Surely by now you’ve heard about the latest kerfuffle that involves the Beastie Boys, the one where Bay Area toymaker GoldieBlox (which manufactures its products “to get girls building”) has been threatened by the Beasties for copyright infringement over its viral ad, which has been viewed more than 8 million times, below. In preparation for that legal kerfuffle, GoldieBlox has filed a preemptive lawsuit to maintain its work is parody, justifiable under “fair use.”
The Beasties’ threat isn’t hard to understand: GoldieBlox–despite its ad’s encouraging message to young girls–pretty clearly rips off the Beasties’ 1987 hit, “Girls.” Deceased member Adam “MCA” Yauch’s will stipulates that no Beasties music should be used for any sort of advertisement. And the group’s two remaining members–Mike D and Ad-Rock–have since sued companies like Monster Energy for riffing off their sh*t.
They’ve made it clear: don’t use our stuff to sell things. But surely the Beastie Boys didn’t prepare for a grey area like this, where they’re saying no to a company whose social and philosophical goals are just as powerful as its money-making goals. Ad-Rock and Mike D issued a statement yesterday conceding as much:
“We strongly support empowering young girls, breaking down gender stereotypes and igniting a passion for technology and engineering.”
“As creative as it is, make no mistake, your video is an advertisement that is designed to sell a product, and long ago, we made a conscious decision not to permit our music and/or name to be used in product ads. When we tried to simply ask how and why our song Girls had been used in your ad without our permission, YOU sued US.”
I know d*ck about the ins and outs of estate or copyright law, but if it’s as easy to drop both lawsuits as typing this sentence, then both sides should drop. Also, the Beasties should permit GoldieBlox to further use of its advertisement.
Because when the boys have spent so much of their later career distancing themselves from the misogyny of the “Girls” era, why not make this one exception? GoldieBlox’s version not only pays homage to the popularity of the song, but it also adds a new, Beasties-approved social layer to the tune as well (which is a key to GoldieBlox’s claiming of “fair use”). The Beastie Boys should view their work as pure, but this isn’t a company looking to push bottle of vodka using “Fight For Your Right.”
It brings to mind another institution and its sacrosanct product.
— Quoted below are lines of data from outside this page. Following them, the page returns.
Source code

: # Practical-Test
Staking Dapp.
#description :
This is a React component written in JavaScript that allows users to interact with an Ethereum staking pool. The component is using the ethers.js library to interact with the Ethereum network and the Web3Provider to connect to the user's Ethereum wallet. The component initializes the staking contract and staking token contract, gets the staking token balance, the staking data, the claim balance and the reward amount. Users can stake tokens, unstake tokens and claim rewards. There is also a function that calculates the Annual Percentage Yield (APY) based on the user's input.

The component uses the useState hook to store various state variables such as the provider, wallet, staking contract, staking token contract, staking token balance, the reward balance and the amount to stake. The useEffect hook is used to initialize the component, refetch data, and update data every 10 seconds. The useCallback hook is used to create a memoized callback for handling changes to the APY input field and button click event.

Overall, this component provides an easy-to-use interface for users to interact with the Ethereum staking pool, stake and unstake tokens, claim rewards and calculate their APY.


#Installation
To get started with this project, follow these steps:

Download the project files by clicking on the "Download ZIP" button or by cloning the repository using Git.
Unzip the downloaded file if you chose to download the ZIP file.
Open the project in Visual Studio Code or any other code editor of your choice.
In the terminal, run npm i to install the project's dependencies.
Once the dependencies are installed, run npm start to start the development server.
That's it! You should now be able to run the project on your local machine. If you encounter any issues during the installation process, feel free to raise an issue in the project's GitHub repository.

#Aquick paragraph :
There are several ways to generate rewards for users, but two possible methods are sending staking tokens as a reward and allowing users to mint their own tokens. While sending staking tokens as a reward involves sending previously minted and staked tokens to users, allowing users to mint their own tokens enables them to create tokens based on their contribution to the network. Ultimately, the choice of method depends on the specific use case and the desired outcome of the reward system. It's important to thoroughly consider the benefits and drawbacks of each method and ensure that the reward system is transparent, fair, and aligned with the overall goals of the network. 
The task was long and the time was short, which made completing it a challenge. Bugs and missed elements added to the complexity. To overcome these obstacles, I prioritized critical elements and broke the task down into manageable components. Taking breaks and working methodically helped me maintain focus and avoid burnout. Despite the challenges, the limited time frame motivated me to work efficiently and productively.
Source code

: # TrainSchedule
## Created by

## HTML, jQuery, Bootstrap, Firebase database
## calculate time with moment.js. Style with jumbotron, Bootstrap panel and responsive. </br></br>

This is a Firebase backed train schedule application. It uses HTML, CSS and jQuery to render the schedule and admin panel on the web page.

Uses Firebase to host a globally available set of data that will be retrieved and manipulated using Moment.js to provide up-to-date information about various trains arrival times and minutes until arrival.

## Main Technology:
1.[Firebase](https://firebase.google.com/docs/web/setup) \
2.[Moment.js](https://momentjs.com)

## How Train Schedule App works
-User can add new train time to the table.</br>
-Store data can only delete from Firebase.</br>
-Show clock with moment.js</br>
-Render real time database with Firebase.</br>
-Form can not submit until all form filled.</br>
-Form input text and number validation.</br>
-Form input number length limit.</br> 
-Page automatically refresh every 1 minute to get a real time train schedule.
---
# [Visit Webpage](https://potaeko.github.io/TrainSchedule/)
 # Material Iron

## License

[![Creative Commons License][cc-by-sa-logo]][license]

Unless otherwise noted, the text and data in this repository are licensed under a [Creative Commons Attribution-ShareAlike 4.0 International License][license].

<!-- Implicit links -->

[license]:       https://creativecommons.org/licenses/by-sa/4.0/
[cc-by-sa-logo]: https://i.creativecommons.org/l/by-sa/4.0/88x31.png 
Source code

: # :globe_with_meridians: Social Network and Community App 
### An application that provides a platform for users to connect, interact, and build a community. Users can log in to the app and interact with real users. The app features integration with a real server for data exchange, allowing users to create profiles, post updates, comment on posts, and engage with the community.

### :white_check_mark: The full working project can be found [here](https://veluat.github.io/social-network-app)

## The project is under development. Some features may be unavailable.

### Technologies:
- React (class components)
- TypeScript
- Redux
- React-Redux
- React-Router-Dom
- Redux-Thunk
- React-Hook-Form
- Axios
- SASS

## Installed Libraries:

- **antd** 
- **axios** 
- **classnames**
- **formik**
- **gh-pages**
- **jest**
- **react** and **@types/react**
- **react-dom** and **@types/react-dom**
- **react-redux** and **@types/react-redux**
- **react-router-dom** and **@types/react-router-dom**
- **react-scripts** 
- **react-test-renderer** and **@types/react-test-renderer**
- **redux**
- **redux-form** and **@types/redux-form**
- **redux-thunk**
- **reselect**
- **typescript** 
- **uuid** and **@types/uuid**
Until 2006, Spanish soccer club FC Barcelona didn’t have a shirt sponsor because it consider its shirt too pure to sully with an ad; however, the team made an exception when it inked a deal to display UNICEF, the world children’s organization, on the front of its jersey through 2011. The team still boasts UNICEF on its kit, but now it’s on the back of the jersey instead of the front (the Qatar Foundation now holds the coveted front-of-shirt spot, which brought the team lots of dough that it needed).
GoldieBlox is not UNICEF and it’d be a crock of sh*t to correlate the two, but it wouldn’t be false to say that GoldieBlox is like UNICEF in its mission to promote positive social change. If Barcelona could break a century-old promise, then the Beastie Boys could make this one exception. It opens up a slippery slope, of course, to other well-intentioned companies, but that’s a hypothetical and this is happening now, with an ad that’s added a much-needed addendum to one of the group’s most popular songs.
So: why not make this one exception, boys?